For the entries below, repeat exactly each line starting with the one that contains "247 93 197.3" and going on through the one that contains "218 287 10047", and no others.
=======
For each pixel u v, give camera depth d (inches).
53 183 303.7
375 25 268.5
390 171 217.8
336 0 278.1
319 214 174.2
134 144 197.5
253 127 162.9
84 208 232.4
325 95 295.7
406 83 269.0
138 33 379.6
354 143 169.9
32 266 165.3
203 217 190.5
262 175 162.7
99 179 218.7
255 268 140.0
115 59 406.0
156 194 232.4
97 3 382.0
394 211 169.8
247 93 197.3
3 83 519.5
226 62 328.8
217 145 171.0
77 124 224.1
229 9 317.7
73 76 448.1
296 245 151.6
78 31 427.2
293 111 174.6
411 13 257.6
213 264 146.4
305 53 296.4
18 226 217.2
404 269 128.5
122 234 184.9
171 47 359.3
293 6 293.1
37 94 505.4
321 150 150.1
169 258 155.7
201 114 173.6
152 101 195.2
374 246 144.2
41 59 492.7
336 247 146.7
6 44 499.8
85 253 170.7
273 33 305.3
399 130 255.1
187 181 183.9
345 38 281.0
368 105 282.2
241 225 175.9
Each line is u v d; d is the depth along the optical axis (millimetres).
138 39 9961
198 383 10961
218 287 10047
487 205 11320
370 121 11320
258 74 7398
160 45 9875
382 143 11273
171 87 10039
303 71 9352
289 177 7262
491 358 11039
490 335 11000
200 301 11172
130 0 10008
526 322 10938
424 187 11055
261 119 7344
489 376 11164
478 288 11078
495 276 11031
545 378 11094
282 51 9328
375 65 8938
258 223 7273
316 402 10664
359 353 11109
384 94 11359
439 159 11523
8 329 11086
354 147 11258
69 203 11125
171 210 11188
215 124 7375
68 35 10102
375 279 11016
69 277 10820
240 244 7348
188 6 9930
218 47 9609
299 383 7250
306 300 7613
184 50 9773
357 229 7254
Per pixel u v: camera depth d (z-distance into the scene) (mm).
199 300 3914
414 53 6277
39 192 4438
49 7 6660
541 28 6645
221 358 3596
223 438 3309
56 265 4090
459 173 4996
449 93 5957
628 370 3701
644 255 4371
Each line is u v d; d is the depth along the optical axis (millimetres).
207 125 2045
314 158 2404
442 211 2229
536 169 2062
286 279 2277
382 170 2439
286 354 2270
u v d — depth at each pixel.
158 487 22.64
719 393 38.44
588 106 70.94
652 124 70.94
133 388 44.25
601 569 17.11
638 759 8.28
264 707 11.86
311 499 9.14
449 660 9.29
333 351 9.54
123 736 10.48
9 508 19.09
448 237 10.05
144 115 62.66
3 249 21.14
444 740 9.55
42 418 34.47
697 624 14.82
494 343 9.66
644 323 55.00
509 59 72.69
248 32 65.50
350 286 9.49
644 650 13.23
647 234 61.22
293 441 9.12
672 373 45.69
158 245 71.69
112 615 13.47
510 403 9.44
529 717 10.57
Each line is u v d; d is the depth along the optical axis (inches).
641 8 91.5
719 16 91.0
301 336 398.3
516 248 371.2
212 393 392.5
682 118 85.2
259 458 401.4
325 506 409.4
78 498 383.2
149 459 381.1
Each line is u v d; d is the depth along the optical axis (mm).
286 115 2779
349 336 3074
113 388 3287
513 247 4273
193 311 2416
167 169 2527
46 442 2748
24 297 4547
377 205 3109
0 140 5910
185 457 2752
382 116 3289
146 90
=======
(Exercise answer):
247 93 197.3
3 83 519.5
226 62 328.8
217 145 171.0
77 124 224.1
229 9 317.7
73 76 448.1
296 245 151.6
78 31 427.2
293 111 174.6
411 13 257.6
213 264 146.4
305 53 296.4
18 226 217.2
404 269 128.5
122 234 184.9
171 47 359.3
293 6 293.1
37 94 505.4
321 150 150.1
169 258 155.7
201 114 173.6
152 101 195.2
374 246 144.2
41 59 492.7
336 247 146.7
6 44 499.8
85 253 170.7
273 33 305.3
399 130 255.1
187 181 183.9
345 38 281.0
368 105 282.2
241 225 175.9
Each line is u v d; d is the depth along the optical axis (millimetres).
138 39 9961
198 383 10961
218 287 10047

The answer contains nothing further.